After the Panel reached an initial consensus, 70 peer reviewers representing the following medical specialties reviewed the manuscript: family practice, internal medicine, radiology, oncology and urology. The panel made numerous document changes based on insight from peer reviewers, Thereafter, the document was submitted for approval to the Practice Guidelines Committee of the AUA and then to the AUA Board of Directors for final approval.
The panel recognizes the limitations of the document and acknowledges that recommendations are likely to change with new information. However, it is hoped the information contained will assist physicians, other healthcare providers and patients in using serum PSA efficiently and responsibly.
Conflict of Interest Disclosures
All panel members completed Conflict of Interest disclosures. Those marked with (C) indicate that compensation was received; relationships designated by (U) indicate no compensation was received.
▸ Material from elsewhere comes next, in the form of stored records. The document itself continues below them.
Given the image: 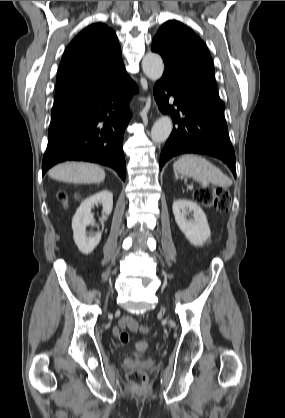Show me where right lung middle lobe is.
Listing matches in <instances>:
<instances>
[{
	"label": "right lung middle lobe",
	"mask_w": 285,
	"mask_h": 418,
	"mask_svg": "<svg viewBox=\"0 0 285 418\" xmlns=\"http://www.w3.org/2000/svg\"><path fill=\"white\" fill-rule=\"evenodd\" d=\"M66 109H52L51 111V115L52 117L59 115L60 113H62L63 111H65Z\"/></svg>",
	"instance_id": "right-lung-middle-lobe-1"
}]
</instances>
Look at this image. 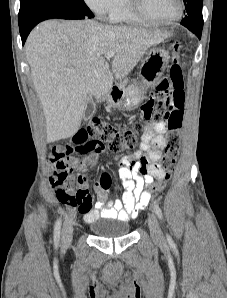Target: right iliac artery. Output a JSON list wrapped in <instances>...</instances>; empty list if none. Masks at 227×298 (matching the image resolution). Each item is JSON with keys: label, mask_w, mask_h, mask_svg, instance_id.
I'll return each instance as SVG.
<instances>
[{"label": "right iliac artery", "mask_w": 227, "mask_h": 298, "mask_svg": "<svg viewBox=\"0 0 227 298\" xmlns=\"http://www.w3.org/2000/svg\"><path fill=\"white\" fill-rule=\"evenodd\" d=\"M60 230H61V219L59 218L55 224L54 228V243L55 247H58L59 239H60Z\"/></svg>", "instance_id": "right-iliac-artery-1"}]
</instances>
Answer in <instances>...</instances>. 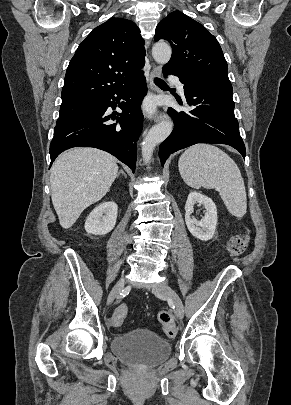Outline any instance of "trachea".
I'll return each instance as SVG.
<instances>
[{
  "label": "trachea",
  "instance_id": "1",
  "mask_svg": "<svg viewBox=\"0 0 291 405\" xmlns=\"http://www.w3.org/2000/svg\"><path fill=\"white\" fill-rule=\"evenodd\" d=\"M154 82H155L158 86H165V85H166V83H165L162 79H159V78H155Z\"/></svg>",
  "mask_w": 291,
  "mask_h": 405
}]
</instances>
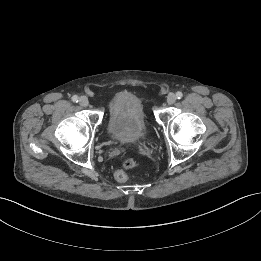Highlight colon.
Listing matches in <instances>:
<instances>
[{
	"mask_svg": "<svg viewBox=\"0 0 261 261\" xmlns=\"http://www.w3.org/2000/svg\"><path fill=\"white\" fill-rule=\"evenodd\" d=\"M136 166L134 160L128 158L123 161L122 169L115 172V179L118 182H125L128 179L127 171L133 169Z\"/></svg>",
	"mask_w": 261,
	"mask_h": 261,
	"instance_id": "1",
	"label": "colon"
}]
</instances>
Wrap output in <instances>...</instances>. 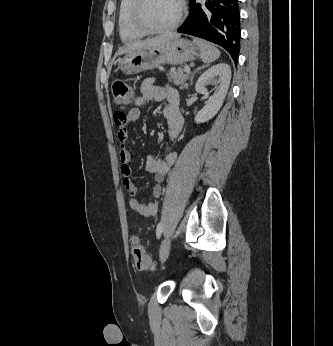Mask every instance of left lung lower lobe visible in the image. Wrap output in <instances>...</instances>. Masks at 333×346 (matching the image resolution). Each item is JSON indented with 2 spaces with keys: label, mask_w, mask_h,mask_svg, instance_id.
Segmentation results:
<instances>
[{
  "label": "left lung lower lobe",
  "mask_w": 333,
  "mask_h": 346,
  "mask_svg": "<svg viewBox=\"0 0 333 346\" xmlns=\"http://www.w3.org/2000/svg\"><path fill=\"white\" fill-rule=\"evenodd\" d=\"M189 16L177 30L203 38L226 49L237 62L240 50V11L238 0H189Z\"/></svg>",
  "instance_id": "1"
}]
</instances>
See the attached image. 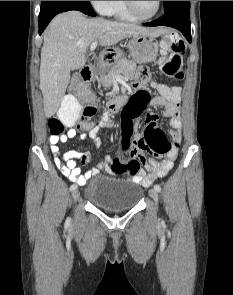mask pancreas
Instances as JSON below:
<instances>
[{"label": "pancreas", "mask_w": 233, "mask_h": 295, "mask_svg": "<svg viewBox=\"0 0 233 295\" xmlns=\"http://www.w3.org/2000/svg\"><path fill=\"white\" fill-rule=\"evenodd\" d=\"M135 71L136 63L134 61L127 58H121L107 70V74L101 75L98 82L105 88H109L116 77L130 79L134 76Z\"/></svg>", "instance_id": "obj_1"}]
</instances>
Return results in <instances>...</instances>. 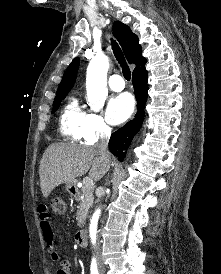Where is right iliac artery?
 Instances as JSON below:
<instances>
[{"label":"right iliac artery","instance_id":"obj_1","mask_svg":"<svg viewBox=\"0 0 221 274\" xmlns=\"http://www.w3.org/2000/svg\"><path fill=\"white\" fill-rule=\"evenodd\" d=\"M91 274H99L98 268H97V261L95 258L92 259L91 261Z\"/></svg>","mask_w":221,"mask_h":274}]
</instances>
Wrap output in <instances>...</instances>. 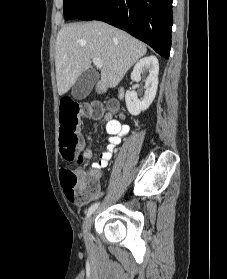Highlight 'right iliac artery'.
Masks as SVG:
<instances>
[{
	"label": "right iliac artery",
	"instance_id": "82829eb1",
	"mask_svg": "<svg viewBox=\"0 0 227 279\" xmlns=\"http://www.w3.org/2000/svg\"><path fill=\"white\" fill-rule=\"evenodd\" d=\"M98 205L99 203L91 205V207L88 209L87 217H89L97 209Z\"/></svg>",
	"mask_w": 227,
	"mask_h": 279
}]
</instances>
Consultant or Advisor: Peter Albertsen, Blue Cross/Blue Shield (C), GlaxoSmithKline (C); Richard J. Babaian, Endocare (C); Investigator: Peter Carroll, National Cancer Institute (C); Peter Albertsen, National Cancer Inst. (C), Agency Health Care Quality (C), Aureon Corporation (C), Sanofi (C), Ikonysis (C); Oliver Sartor, AstraZeneca (U), Sanofi-Aventis (C), GlaxoSmithKline (C); Meeting Participant or Lecturer: Peter Carroll, Astra Zeneca (C), Takeda (C); Anthony Zietman, Ismar Medical (C), Ismar Healthcare (C); Kirsten Greene, Takeda (C); Other: Advisor and Investigator: Richard J. Babaian, Gen-Probe (C); Other: Scientific Advisory Board: Deborah Ann Kuban, Calypso Medical (C).
Acknowledgements and Disclaimers: Prostate – Specific Antigen Best Practice Statement
The supporting literature review and the drafting of this document were conducted by the Prostate-Specific Antigen Best Practice Statement Update Panel created in 2006 by the American Urological Association Education and Research, Inc. (AUA). The Practice Guidelines Committee (PGC) of the AUA selected the Panel chair who in turn appointed the Panel members, urologists and other physicians with specific expertise regarding the prostate. The mission of the Panel was to develop recommendations to support optimal clinical practices in the use of prostate-specific antigen (PSA).
This document was submitted to 70 urologists and other health care professionals for peer review. After revision of the document based upon the peer review comments, the best practice statement was submitted to and approved by the PGC and the Board of Directors of the AUA. Funding of the Panel and of the PGC was provided by the AUA, although Panel members received no remuneration for their work. Each member of the PGC and of the Panel furnished a current conflict of interest disclosure to the AUA. All disclosures were reviewed by the panel Chair, acknowledged in the document and made available to AUA Board of Directors.
The final report is intended to provide medical practitioners with a current understanding of the principles and strategies for the use of PSA in screening for prostate cancer. The report is based on a review of available professional literature, as well as on clinical experience and expert opinion.
This document provides guidance only, and does not establish a fixed set of rules or define the legal standard of care. As medical knowledge expands and technology advances, the practice or protocol may change. Today the best practice statements represent not absolute mandates but provisional proposals or recommendations for treatment under the specific conditions described. For all these reasons, this document does not pre-empt physician judgment in individual cases. Also, treating physicians must take into account variations in resources, and in patient tolerances,
needs and preferences. Conformance with the practices in this document cannot guarantee a successful outcome.